HD 25274

Observation data Epoch J2000.0 Equinox ICRS
- Constellation: Camelopardalis
- Right ascension: 04^{h} 06^{m} 03.18286^{s}
- Declination: +68° 40′ 47.8990″
- Apparent magnitude (V): 5.86±0.01

Characteristics
- Spectral type: M0 III
- B−V color index: +1.54

Astrometry
- Radial velocity (R_{v}): −48.23±0.26 km/s
- Proper motion (μ): RA: +7.555 mas/yr Dec.: +2.938 mas/yr
- Parallax (π): 5.4653±0.0455 mas
- Distance: 597 ± 5 ly (183 ± 2 pc)
- Absolute magnitude (M_{V}): −0.51

Details
- Radius: 59.8^{+1.6} _{−1.5} or 39.6^{+1.2} _{−5.9} R_{☉}
- Luminosity: 762^{+26} _{−22} L_{☉}
- Surface gravity (log g): 1.22 cgs
- Temperature: 3,985±122 K
- Metallicity [Fe/H]: −0.21±0.09 dex
- Rotational velocity (v sin i): 2.2±1.2 km/s
- Other designations: AG+68°213, BD+68°303, FK5 2291, GC 4874, HD 25274, HIP 19129, HR 1241, SAO 13006

Database references
- SIMBAD: data

= HD 25274 =

M-type giant in the constellation Camelopardalis

HD 25274, also known as HR 1241, is a solitary star located in the northern circumpolar constellation Camelopardalis. It is faintly visible to the naked eye as a red hued point of light with an apparent magnitude of 5.86. Gaia DR3 parallax measurements imply a distance of 597 light-years and it is currently drifting closer with a heliocentric radial velocity of −48.23 km/s. At its current distance, HD 25274's brightness is diminished by three-tenths of a magnitude due to interstellar extinction and it has an absolute magnitude of −0.51.
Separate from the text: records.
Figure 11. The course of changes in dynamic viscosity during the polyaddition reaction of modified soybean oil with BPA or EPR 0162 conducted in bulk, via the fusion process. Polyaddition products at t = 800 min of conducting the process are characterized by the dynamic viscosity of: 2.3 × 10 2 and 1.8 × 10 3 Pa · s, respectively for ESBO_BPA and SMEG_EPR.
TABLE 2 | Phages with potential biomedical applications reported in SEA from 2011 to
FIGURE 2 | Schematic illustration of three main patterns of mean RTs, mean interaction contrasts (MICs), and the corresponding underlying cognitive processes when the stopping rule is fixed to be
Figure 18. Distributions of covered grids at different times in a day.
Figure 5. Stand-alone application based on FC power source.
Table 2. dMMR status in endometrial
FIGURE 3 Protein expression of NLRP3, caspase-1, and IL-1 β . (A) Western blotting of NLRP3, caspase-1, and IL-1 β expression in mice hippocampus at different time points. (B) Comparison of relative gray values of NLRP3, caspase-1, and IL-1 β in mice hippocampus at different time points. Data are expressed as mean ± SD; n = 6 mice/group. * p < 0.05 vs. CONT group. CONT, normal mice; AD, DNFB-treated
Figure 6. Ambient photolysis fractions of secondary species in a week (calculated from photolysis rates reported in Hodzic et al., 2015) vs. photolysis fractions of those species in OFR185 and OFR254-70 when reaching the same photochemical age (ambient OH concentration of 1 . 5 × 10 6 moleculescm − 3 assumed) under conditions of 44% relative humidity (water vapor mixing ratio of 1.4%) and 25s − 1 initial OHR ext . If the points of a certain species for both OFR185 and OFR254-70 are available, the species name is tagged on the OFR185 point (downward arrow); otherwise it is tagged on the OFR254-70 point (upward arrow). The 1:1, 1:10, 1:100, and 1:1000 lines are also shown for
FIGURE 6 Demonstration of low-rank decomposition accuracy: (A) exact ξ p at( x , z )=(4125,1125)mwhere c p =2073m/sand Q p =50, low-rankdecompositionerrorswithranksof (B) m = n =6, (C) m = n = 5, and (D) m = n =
HD 25274 has a stellar classification of M0 III, indicating that it is an evolved red giant. However, the Bright Star Catalog gives a hotter classification of K2 III. The spectrophotometry-measured angular diameter, after correcting for limb darkening, is 2.02±0.03 mas. At the estimated distance for HD 25274, this yields a physical radius 39.8 times that of the Sun. It also has an empirical radius of and Gaia DR3 models a larger radius. The object radiates 762 times the luminosity of the Sun from its enlarged photosphere at an effective temperature of 3985 K. HD 25274 is metal deficient with an iron abundance 62% that of the Sun's ([Fe/H] = −0.21) and it spins modestly with a projected rotational velocity of 2.2 km/s. HD 25274 is a field star of the HIP 21974 cluster.